Foi um processo muito horizontal. E fala com bastante sinceridade, pois muitas vezes não é assim que as coisas são. Acontece seguido de você receber o roteiro já pronto, e você tem apenas que ler o que está escrito, como se fosse algo imposto, sem acrescentar nada. Aqui, felizmente, não foi assim. A Vera e o Daniel falavam sempre para ficarmos à vontade para mudarmos o que fosse necessário, desde uma palavra, a maneira de dizer, ou até mesmo situações. O Vini é muito diferente de mim, para você ter uma ideia. Pensamos, agimos de maneiras distintas. Isso me colocou em muitos momentos em crise! Tipo, lia o roteiro, e pensava “sério que ele vai fazer isso?”. Eu questionava, levava essa preocupação adiante. O processo de preparação foi muito importante para delimitarmos esses lugares, sempre juntos.
Você precisou fazer algum tipo de laboratório? Teve algo que leu no roteiro que desconhecia, que precisou ir atrás de mais informações?
Tem todo um preparo de referências, que a própria série teve desde o começo e vinha já dos diretores. Enquanto linguagem, tive me acostumar com essa coisa da comédia dramática. Foi uma construção muito intuitiva. Pois era uma busca para entender esse corpo, de alguém que fazia teatro, mas que a cabeça era de exatas. A minha formação é completamente diferente. Mas, parte disso, já existia dentro de mim. Por isso mesmo, precisava trazer esses ruídos para a minha experiência, com memórias, observação de corpos que não estavam tão abertos. Veio muito da minha vivência, do que observava em amigos, colegas, gente que conhecia do curso de teatro… tudo isso veio à tona de um ou outro jeito, até que cheguei nesse Vini.
O que podemos esperar do Vini nos próximos episódios de Todxs Nós?
Olha, o Vini é um personagem muito divertido. Ele é ranzinza, reclama de tudo, está sempre meio de mau-humor. Por outro lado, é doce, tem uma ternura muito característica, demonstra a todo instante sua preocupação com as pessoas. Ele é muito próximo da Maia, e vai mostrar essa mesma empatia com e Rafa. É uma pessoa de verdade, que sofre e goza, que tira muita onda, que é ácido nos comentários.
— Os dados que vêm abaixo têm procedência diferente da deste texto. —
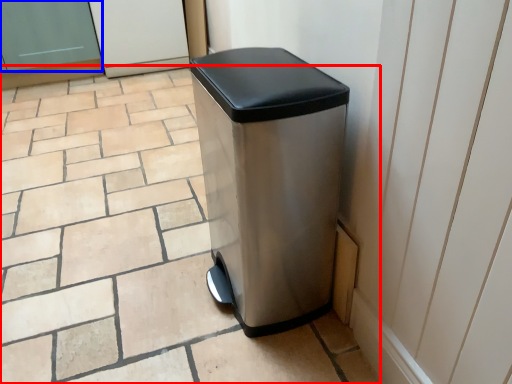
Question: Which point is closer to the camera, tile (highlighted by a red box) or screen door (highlighted by a blue box)?

Choices:
 (A) tile
 (B) screen door

Answer: (A)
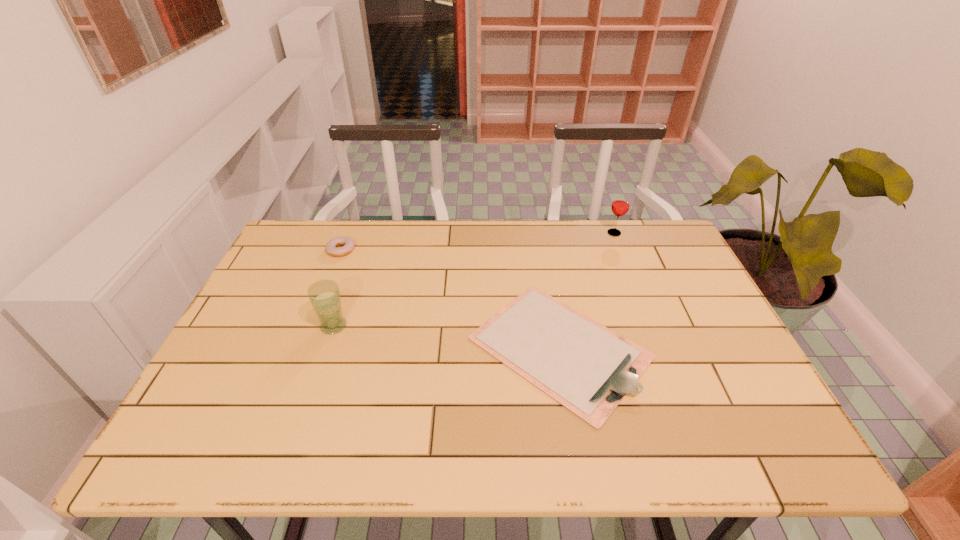
Locate an element on the screen. free space between the clipboard and the doughnut is located at coordinates (450, 299).

At what (x,y) coordinates should I click in order to perform the action: click on object that is the closest one to the nearer glass. Please return your answer as a coordinate pair (x, y). The height and width of the screenshot is (540, 960). Looking at the image, I should click on (347, 243).

Select which object appears as the second closest to the farther glass. Please provide its 2D coordinates. Your answer should be formatted as a tuple, i.e. [(x, y)], where the tuple contains the x and y coordinates of a point satisfying the conditions above.

[(347, 243)]

Where is `free space that satisfies the following two spatial constraints: 1. on the back side of the farther glass; 2. on the left side of the doughnut`? This screenshot has width=960, height=540. free space that satisfies the following two spatial constraints: 1. on the back side of the farther glass; 2. on the left side of the doughnut is located at coordinates (348, 233).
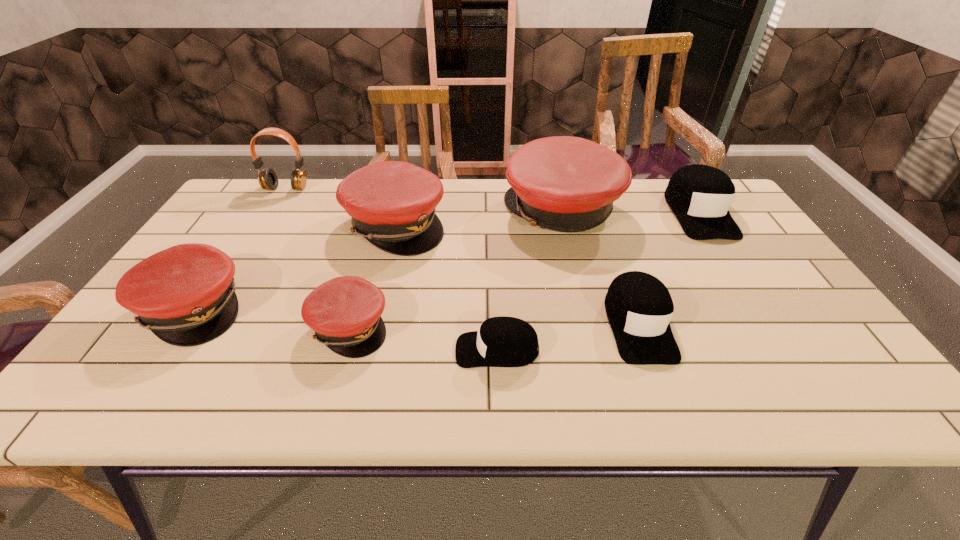
The height and width of the screenshot is (540, 960). What are the coordinates of `free space between the headset and the second black cap from left to right` in the screenshot? It's located at (463, 256).

I want to click on vacant area between the leftmost cap and the second black cap from left to right, so click(x=416, y=316).

In order to click on blank region between the brown headset and the smallest red cap in this screenshot , I will do `click(318, 258)`.

Where is `vacant space in between the second smallest red cap and the smallest red cap`? vacant space in between the second smallest red cap and the smallest red cap is located at coordinates (272, 318).

Find the location of a particular element. vacant space that is in between the brown headset and the shortest cap is located at coordinates (392, 269).

This screenshot has height=540, width=960. Identify the location of free space between the leftmost cap and the smallest red cap. (272, 318).

Where is `object that ranks as the fourth closest to the shortest object`? object that ranks as the fourth closest to the shortest object is located at coordinates (563, 183).

Find the location of a particular element. object that stands as the sixth closest to the second smallest red cap is located at coordinates (639, 307).

Image resolution: width=960 pixels, height=540 pixels. Identify the location of the fifth closest cap to the shortest cap. (185, 295).

Identify the location of cap that is the fifth nearest to the brown headset. This screenshot has height=540, width=960. (502, 341).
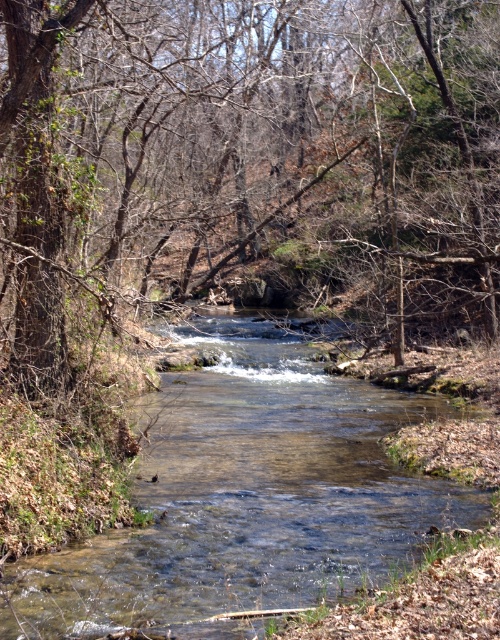
You are standing at the origin point of the image. Which direction should you move to reach the brown wood tree at center?

The brown wood tree at center is located at point coordinates of 0.245 on the x axis and 0.496 on the y axis. Since the origin point is typically the bottom left corner of an image, moving towards the right and slightly upwards would lead to the tree.

You are standing in the woods and want to cross the stream. You see the brown wood tree at center and the clear water at center. Which object is closer to you, and why?

The brown wood tree at center is closer to you because it is positioned further to the viewer than the clear water at center, meaning it appears nearer in the scene.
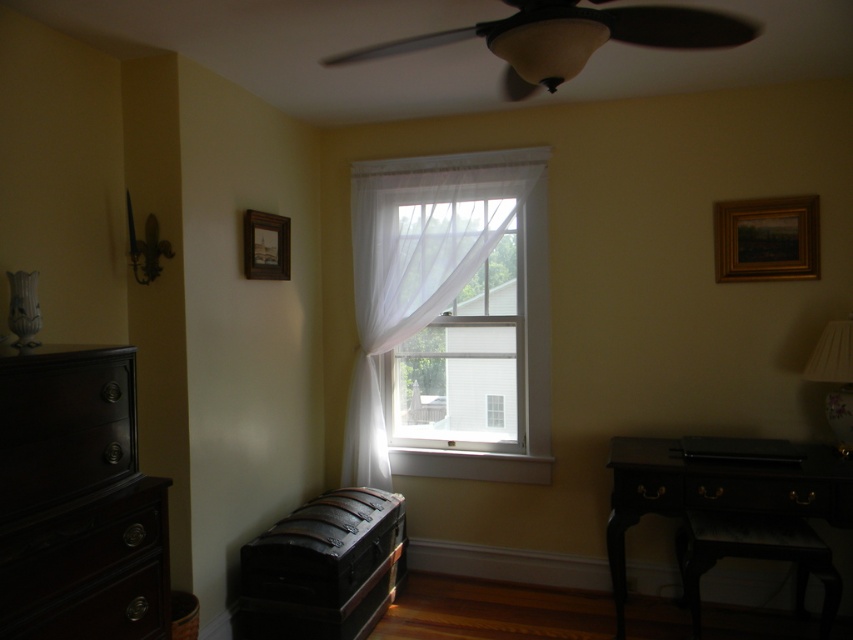
What is the spatial relationship between the black wood desk at lower right and the matte black drawer at right?

The black wood desk at lower right is positioned on the right side of the matte black drawer at right.

You are moving a 1.5 meter wide sofa into this room. You need to place it between the sheer white curtain at center and the dark wood drawer at left. Will there be enough space?

The sheer white curtain at center and dark wood drawer at left are 1.72 meters apart from each other. Since the sofa is 1.5 meters wide, there will be enough space to place it between them with 0.22 meters of clearance remaining.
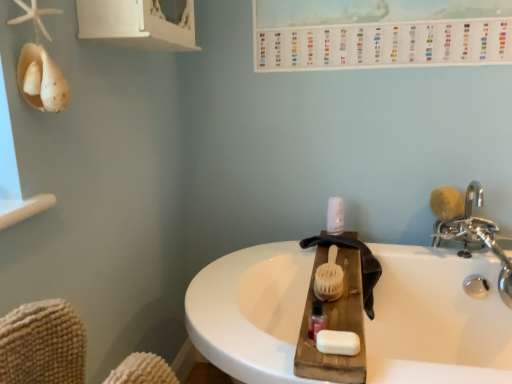
Find the location of a particular element. This screenshot has width=512, height=384. free space to the back side of pink glossy bottle at center is located at coordinates (331, 296).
Mas, ao mesmo tempo, está aberto e envolvido numa grande transformação. Uma pessoa de verdade, que está realmente vivendo esse mundo tão frenético pelo qual todos nós passamos.
Num Brasil como o atual, com um governo de extrema-direita no poder, o que uma série como Todxs Nós representa?
Tenho pensado muito sobre isso, e da importância dessa série nesse momento. Estamos vivendo, no Brasil, um período de muito retrocesso, de assassinato dos nossos direitos. Acho que Todxs Nós traz uma possibilidade de uma nova vida, de perspectiva sobre como podemos encarar as coisas. Desde que recebi o roteiro, começou a me dar uma esperança, de alguma coisa que poderia transformar essa realidade que nos cerca. É importante que nós, e outros como a gente, tenha mais espaço, que essas pessoas estejam no protagonismo da dramaturgia. A nossa comunidade é imensa. Como as pessoas negras, que são maioria no Brasil, por exemplo. Estamos aqui, e não sairemos. A série vem como um raio de luz no meio de toda essa escuridão.